## [PROBLEM REQUIREMENTS]
Scan the entries below. List each line with "rows".

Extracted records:
↓
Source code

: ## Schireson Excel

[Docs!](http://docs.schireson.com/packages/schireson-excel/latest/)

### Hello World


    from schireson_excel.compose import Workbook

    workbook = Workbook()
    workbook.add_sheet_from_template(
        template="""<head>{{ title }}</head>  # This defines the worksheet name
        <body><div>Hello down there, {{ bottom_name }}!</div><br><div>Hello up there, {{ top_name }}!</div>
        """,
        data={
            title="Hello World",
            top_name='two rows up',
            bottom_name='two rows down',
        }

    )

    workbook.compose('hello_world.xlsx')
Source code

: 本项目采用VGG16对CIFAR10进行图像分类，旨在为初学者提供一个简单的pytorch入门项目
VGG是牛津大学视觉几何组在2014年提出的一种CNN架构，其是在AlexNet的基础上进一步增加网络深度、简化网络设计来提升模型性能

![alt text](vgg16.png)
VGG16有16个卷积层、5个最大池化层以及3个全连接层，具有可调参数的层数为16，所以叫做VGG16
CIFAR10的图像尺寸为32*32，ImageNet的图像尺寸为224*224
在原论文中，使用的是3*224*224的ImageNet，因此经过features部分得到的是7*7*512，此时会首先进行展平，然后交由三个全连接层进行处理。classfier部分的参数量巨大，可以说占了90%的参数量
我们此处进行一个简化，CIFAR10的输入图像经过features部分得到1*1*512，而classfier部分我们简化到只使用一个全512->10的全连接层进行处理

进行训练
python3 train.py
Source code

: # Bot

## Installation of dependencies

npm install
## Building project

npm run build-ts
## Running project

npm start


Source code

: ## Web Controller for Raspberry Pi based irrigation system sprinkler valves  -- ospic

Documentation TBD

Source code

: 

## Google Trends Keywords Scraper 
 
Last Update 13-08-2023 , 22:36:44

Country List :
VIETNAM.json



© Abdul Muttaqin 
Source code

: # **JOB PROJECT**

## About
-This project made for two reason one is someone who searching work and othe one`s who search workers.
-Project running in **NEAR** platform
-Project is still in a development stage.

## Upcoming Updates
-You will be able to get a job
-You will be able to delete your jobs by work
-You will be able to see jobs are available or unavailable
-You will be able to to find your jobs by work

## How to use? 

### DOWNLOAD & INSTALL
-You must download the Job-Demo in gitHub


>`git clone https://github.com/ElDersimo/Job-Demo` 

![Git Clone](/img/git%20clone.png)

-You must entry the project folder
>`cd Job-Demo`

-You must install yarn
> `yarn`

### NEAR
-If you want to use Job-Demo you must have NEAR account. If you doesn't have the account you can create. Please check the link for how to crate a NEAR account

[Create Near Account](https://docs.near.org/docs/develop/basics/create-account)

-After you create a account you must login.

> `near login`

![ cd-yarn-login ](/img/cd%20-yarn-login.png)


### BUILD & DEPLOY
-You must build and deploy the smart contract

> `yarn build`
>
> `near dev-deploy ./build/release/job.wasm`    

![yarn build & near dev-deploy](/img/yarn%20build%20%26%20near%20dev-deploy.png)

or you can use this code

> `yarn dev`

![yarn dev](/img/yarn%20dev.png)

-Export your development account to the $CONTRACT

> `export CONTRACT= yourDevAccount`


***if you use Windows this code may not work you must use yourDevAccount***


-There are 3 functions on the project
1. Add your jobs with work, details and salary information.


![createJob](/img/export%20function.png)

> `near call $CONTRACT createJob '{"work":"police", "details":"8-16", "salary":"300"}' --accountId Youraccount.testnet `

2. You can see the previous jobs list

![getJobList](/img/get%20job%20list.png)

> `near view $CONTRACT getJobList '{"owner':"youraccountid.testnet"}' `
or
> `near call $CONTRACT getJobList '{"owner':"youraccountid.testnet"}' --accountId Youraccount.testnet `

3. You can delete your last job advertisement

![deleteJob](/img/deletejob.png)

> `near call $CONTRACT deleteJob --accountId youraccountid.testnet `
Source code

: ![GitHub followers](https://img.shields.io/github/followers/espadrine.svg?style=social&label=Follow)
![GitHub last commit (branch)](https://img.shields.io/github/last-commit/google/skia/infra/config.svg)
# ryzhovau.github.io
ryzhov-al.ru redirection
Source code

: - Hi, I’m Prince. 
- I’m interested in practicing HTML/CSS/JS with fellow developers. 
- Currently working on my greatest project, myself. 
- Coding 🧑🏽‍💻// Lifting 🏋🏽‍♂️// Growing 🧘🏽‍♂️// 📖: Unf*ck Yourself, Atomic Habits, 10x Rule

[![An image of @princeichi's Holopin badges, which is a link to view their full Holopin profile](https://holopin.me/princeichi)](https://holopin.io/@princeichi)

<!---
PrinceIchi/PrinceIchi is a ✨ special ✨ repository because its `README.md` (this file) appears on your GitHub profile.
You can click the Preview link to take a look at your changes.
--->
↑
## [ANSWER TO THIS PROBLEM]
            top_name='two rows up',
            bottom_name='two rows down',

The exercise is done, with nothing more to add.